Ask Kym: What are Force Majeure Clauses?

Rincker Law Business/Commercial Law Leave a Comment

You may have heard the term “force majeure” being discussed a lot with regard to parties fulfilling their contractual obligations in light of Coronavirus.  Businesses and individuals, alike, are wondering whether force majeure contract clauses will actually hold-up in the face of the Coronavirus pandemic.

Many businesses rely on their force majeure clauses regarding “acts of God,” when they have to cancel a contractual obligation due to something out of their control; however, it is unclear whether Coronavirus falls in this category.  Most “acts of God” are unforeseeable events caused by nature.  Some force majeure clauses contain a catch-all provision, such as “any other event beyond the reasonable control of a party.”  This would have a better chance of a court finding that the terms of the clause includes Coronavirus, versus a phrase like, “any other like event,” which is more limiting.

Clearly, a force majeure clause that specifically discusses “epidemics” or “pandemics” would be the most helpful in parties attempting to be relieved from a contractual obligation as a result of Coronavirus but, unfortunately, most force majeure clauses do not contain this reference.  In the future, they should and probably will.

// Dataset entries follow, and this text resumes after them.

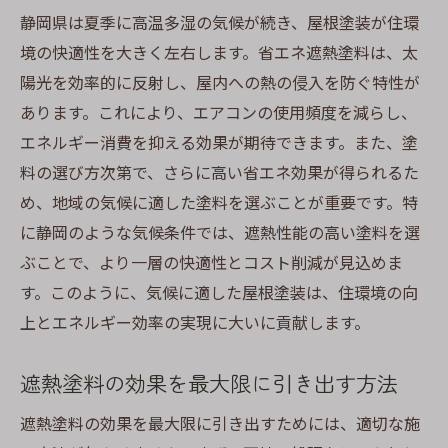
静岡県は夏季に高温多湿の気候が続き、屋根塗装が住環
境の快適性を大きく左右します。省エネ遮熱塗料は、太
陽光を効率的に反射し、屋内への熱の侵入を防ぐ特性が
あります。これにより、エアコンの使用頻度を減らし、
エネルギー消費を抑える効果が期待できます。また、塗
料の選び方次第で、さらに高い省エネ効果が得られるた
め、地域の気候に適した塗料を選ぶことが重要です。特
に静岡のような気候条件では、遮熱性能の高い塗料を選
ぶことで、より一層の快適性とコスト削減が見込めま
す。このように、気候に適した屋根塗装は、住環境の向
上とエネルギー効率の実現に大いに貢献します。
遮熱塗料の効果を最大限に引き出す方法
遮熱塗料の効果を最大限に引き出すためには、適切な施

Another consideration regarding force majeure clauses is the language used when determining if a contractual obligation can be fulfilled.  Different force majeure clauses use different terms as the standard for the clause to apply, such as “impossible,” “impracticable,” or “illegal.”  For instances, if a clause only states that a contract could be cancelled if fulfilling it would be “illegal,” then even though an event was “impracticable” does not necessarily make it illegal, and the contract would not be able to be cancelled under the force majeure clause.

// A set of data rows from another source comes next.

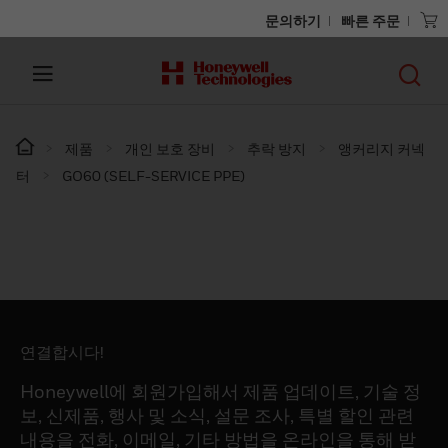
문의하기
빠른 주문
제품
개인 보호 장비
추락 방지
앵커리지 커넥
터
GO60 (SELF-SERVICE PPE)
연결합시다!
Honeywell에 회원가입해서 제품 업데이트, 기술 정
보, 신제품, 행사 및 소식, 설문 조사, 특별 할인 관련
내용을 전화, 이메일, 기타 방법을 온라인을 통해 받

AsLastly, reasonable notice, typically required, is going to be a challenge in enforcing force majeure clauses.  Due to the nature of Coronavirus, it is unclear as to when the triggering event occurred.  For example, is it the first instance of Coronavirus in the United States, the date the World Health Organization (“WHO”) called Coronavirus a “pandemic,” the first day travel restrictions were imposed, or the first day there was a pause or stay-at-home order?  (This is not an exhaustive list.)

 

Going forward, most businesses will likely include more specific force majeure clauses to account for pandemics like Coronavirus and provide more guidance on foreseeability required for a triggering event, what is meant by “impossible,” “impracticable,” and “illegal,” and the date used for fulfilling the proper notice requirements.